The head of an autism charity has appealed for clarity from both the Department of Education and INTO teachers' union over the re-opening of special schools and classes.
Adam Harris, CEO of As I Am, said a lack of clear information and concreate commitments is causing major distress for families.
It comes after the Irish National Teachers' Organisation (INTO) said "serious safety concerns" must be addressed prior to any re-opening of schools.
The union claims teachers' safety concerns have not been adequately addressed by the Government, and has called on the Department of Education to reconsider plans to resume in-school special education this week.
On this, Mr Harris told Newstalk Breakfast both sides need to give clarity as to what it is they are looking for.
"For the third time this morning we have families across the country, who support the most vulnerable children in the State, waking up to confusion.
"What I think is astonishing about this back and forth between unions and the department is we're hearing a lot about how professionals need time to return to the classroom.
"But what I think is being completely overlooked is that for our young people, returning to school first and foremost is about vital developmental skills that make a difference in quality of life.
"But second of all, it's not a case of just getting up on Thursday morning and throwing on your uniform, it requires intense preparation to support these young people to return to the classroom.
"And just the lack of respect in giving people clear information and making concreate commitments is causing major distress to our families.
"So I think what we need today is clarity: we need clarity from the department about the supports they can put in place for teachers.
"We need clarity from the unions in terms of what they actually want, and what success actually looks like - and finally we need clarity about how the Constitutional right for these children to an appropriate education is going to be provided."
The INTO said teachers have serious concerns about public health advice in relation to the planned limited re-opening of special education.
"Teachers are understandably and justifiably anxious about their own safety and that of their pupils whilst community infection levels remain very high," it said.
INTO President Mary Magner said: "I know this is the last thing teachers want to be worrying about as they exhaustively strive to support pupils remotely.
"We have heard the concerns of teachers in recent days and, while teachers across the country are keen to get back to the classroom, they are scared.

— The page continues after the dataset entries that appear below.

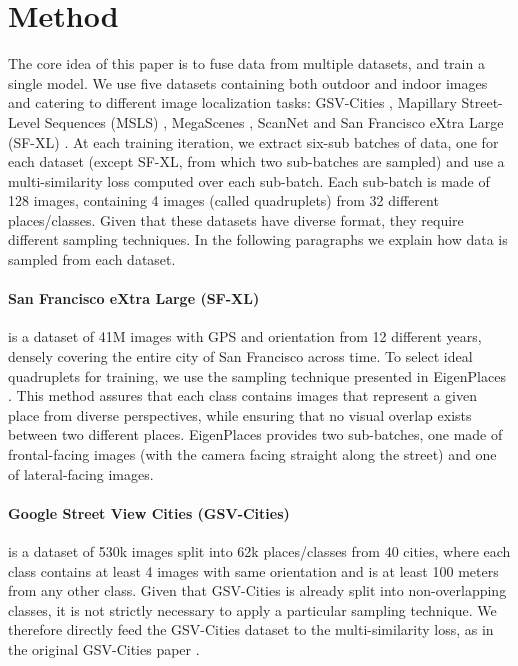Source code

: 
\section{Method}
\label{sec:method}

The core idea of this paper is to fuse data from multiple datasets, and train a single model.
We use five datasets containing both outdoor and indoor images and catering to different image localization tasks: GSV-Cities \cite{Alibey_2022_gsvcities}, 
Mapillary Street-Level Sequences (MSLS) \cite{Warburg_2020_msls},
MegaScenes \cite{Tung_2024_Megascenes}, ScanNet \cite{Dai_2017_scannet} and San Francisco eXtra Large (SF-XL) \cite{Berton_2022_cosPlace}. 
At each training iteration, we extract six-sub batches of data, one for each dataset (except SF-XL, from which two sub-batches are sampled) and use a multi-similarity loss \cite{Wang_2019_multi_similarity_loss} computed over each sub-batch.
Each sub-batch is made of 128 images, containing 4 images (called quadruplets) from 32 different places/classes.
Given that these datasets have diverse format, they require different sampling techniques.
In the following paragraphs we explain how data is sampled from each dataset.


\paragraph{San Francisco eXtra Large (SF-XL)} is a dataset of 41M images with GPS and orientation from 12 different years, densely covering the entire city of San Francisco across time.
To select ideal quadruplets for training, we use the sampling technique presented in EigenPlaces \cite{Berton_2023_EigenPlaces}.
This method assures that each class contains images that represent a given place from diverse perspectives, while ensuring that no visual overlap exists between two different places.
EigenPlaces provides two sub-batches, one made of frontal-facing images (\ie with the camera facing straight along the street) and one of lateral-facing images.

\paragraph{Google Street View Cities (GSV-Cities)} is a dataset of 530k images split into 62k places/classes from 40 cities, where each class contains at least 4 images with same orientation and is at least 100 meters from any other class.
Given that GSV-Cities is already split into non-overlapping classes, it is not strictly necessary to apply a particular sampling technique.
We therefore directly feed the GSV-Cities dataset to the multi-similarity loss, as in the original GSV-Cities paper \cite{Alibey_2022_gsvcities}.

Teachers are committed to supporting their vulnerable pupils but the safety of staff is vital."
INTO General-Secretary John Boyle said a public health webinar, hosted by the Department of Education on Monday, "did not address teachers' concerns."

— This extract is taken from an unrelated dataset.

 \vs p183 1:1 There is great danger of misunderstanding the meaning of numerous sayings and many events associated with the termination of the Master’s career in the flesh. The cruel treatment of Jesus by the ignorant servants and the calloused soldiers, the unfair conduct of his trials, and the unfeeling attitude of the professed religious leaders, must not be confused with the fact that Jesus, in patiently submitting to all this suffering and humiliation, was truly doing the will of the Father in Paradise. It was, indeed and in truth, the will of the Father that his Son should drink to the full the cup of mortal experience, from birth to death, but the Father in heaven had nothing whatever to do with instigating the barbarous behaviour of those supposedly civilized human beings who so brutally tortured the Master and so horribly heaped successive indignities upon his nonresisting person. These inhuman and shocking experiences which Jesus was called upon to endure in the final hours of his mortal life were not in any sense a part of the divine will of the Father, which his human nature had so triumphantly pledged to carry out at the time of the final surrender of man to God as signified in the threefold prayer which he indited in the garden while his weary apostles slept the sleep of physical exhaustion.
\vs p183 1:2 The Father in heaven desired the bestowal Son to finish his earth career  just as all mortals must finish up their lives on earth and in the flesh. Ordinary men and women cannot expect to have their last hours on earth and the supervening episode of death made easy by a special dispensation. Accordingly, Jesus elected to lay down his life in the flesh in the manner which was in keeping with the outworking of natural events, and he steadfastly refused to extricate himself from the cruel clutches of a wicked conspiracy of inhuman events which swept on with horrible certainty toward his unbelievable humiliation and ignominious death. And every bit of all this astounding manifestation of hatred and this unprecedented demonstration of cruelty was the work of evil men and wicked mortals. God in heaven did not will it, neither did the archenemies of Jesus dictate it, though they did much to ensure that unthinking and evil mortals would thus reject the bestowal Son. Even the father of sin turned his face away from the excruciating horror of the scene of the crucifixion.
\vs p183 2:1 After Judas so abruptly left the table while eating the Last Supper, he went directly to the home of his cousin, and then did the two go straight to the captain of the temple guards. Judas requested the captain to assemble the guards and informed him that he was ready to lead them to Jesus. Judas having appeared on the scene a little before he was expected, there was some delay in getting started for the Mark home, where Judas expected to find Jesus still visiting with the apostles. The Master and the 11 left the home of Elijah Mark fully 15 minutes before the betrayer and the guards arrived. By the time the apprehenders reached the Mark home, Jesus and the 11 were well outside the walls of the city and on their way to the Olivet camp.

This webinar was attended by Dr Ronan Glynn, Deputy Chief Medical Officer, Dr Kevin Kelleher, Assistant National Director of the HSE, and Public Health Consultant Dr Abigail Collins.

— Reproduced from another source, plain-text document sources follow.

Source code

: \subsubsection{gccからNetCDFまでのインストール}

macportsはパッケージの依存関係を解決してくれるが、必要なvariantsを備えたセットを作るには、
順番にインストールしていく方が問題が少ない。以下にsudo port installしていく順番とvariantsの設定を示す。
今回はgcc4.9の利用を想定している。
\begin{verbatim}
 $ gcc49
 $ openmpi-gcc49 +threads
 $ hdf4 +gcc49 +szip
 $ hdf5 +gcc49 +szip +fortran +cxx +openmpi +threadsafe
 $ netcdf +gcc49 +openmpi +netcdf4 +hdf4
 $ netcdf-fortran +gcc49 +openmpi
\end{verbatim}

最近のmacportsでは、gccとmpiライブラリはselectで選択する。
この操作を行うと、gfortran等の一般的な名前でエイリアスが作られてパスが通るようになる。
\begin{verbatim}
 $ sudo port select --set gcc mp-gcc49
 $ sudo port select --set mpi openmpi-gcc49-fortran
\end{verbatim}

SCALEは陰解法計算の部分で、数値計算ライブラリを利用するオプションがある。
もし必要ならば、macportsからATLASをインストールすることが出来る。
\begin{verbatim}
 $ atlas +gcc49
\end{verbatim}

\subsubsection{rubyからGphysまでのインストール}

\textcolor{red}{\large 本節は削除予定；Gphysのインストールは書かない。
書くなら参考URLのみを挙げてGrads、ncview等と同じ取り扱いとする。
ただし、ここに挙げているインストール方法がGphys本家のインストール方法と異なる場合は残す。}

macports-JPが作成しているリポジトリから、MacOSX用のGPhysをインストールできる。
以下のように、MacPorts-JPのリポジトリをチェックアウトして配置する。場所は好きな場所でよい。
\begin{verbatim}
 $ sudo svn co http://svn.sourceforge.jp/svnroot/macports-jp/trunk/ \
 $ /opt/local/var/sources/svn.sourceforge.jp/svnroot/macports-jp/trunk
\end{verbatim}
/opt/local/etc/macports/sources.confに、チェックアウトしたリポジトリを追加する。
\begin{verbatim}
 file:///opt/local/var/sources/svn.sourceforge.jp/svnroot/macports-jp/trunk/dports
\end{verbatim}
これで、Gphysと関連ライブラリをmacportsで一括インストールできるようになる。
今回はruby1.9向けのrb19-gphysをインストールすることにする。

Mr Boyle said: "The Government must take responsibility for poor and untimely communication and mixed messages over the past two weeks.
"The failure of [Education] Minister Foley and Minister [of State for Special Education] Madigan to engage in proper consultation in the last two weeks has been very damaging and it has hampered the planning for the safe reopening of schools."
On this, Mr Harris said he was shocked by language used in the webinar on Monday.
"From the moment the webinar started, we saw vitriolic comments directed at the doctors giving the information."
"I've never actually seen the level of anger at that webinar before.
"And I think we've seen that directed at our own families on social media in recent days.
"There's a sense that even just saying your child needs this, talking about the level of skills your child has lost in recent months owing to this pandemic instantly gets this very angry reaction.
"I think there needs to be a recognition that teachers, SNAs and families are on the one team - though we need to work together in the one direction.
"But our starting point has to be to recognise that this is a Constitutional right, that these young people can't learn remotely and that the damage being done is in of itself a public health issue".
In a statement on Monday night, Education Minister Norma Foley and Minister of State for Special Education Josepha Madigan said they will continue to engage with stakeholders in order to bring "a phased return to in-school learning" for children with additional educational needs.
The Department of Education said there has been "almost daily communication" at either ministerial or official level with the primary stakeholders.
Minister Foley said: "We will continue with this engagement to find a shared solution that is in the best interest of children with additional educational needs and their families.
"What is key is that the needs of the most vulnerable children in our education system remain our priority.
"It is vital that we continue to engage to ensure that this cohort of students is properly supported during this critical period."
Minister Madigan added: "The priority must be to support vulnerable students at this time, such as those with special educational needs and their families.
"We will maintain our engagement with all the partners in education to ensure that agreement is reached to bring this about.
"Vindicating the educational rights of children with special educational needs is a priority for everyone in the Department of Education and in our education system."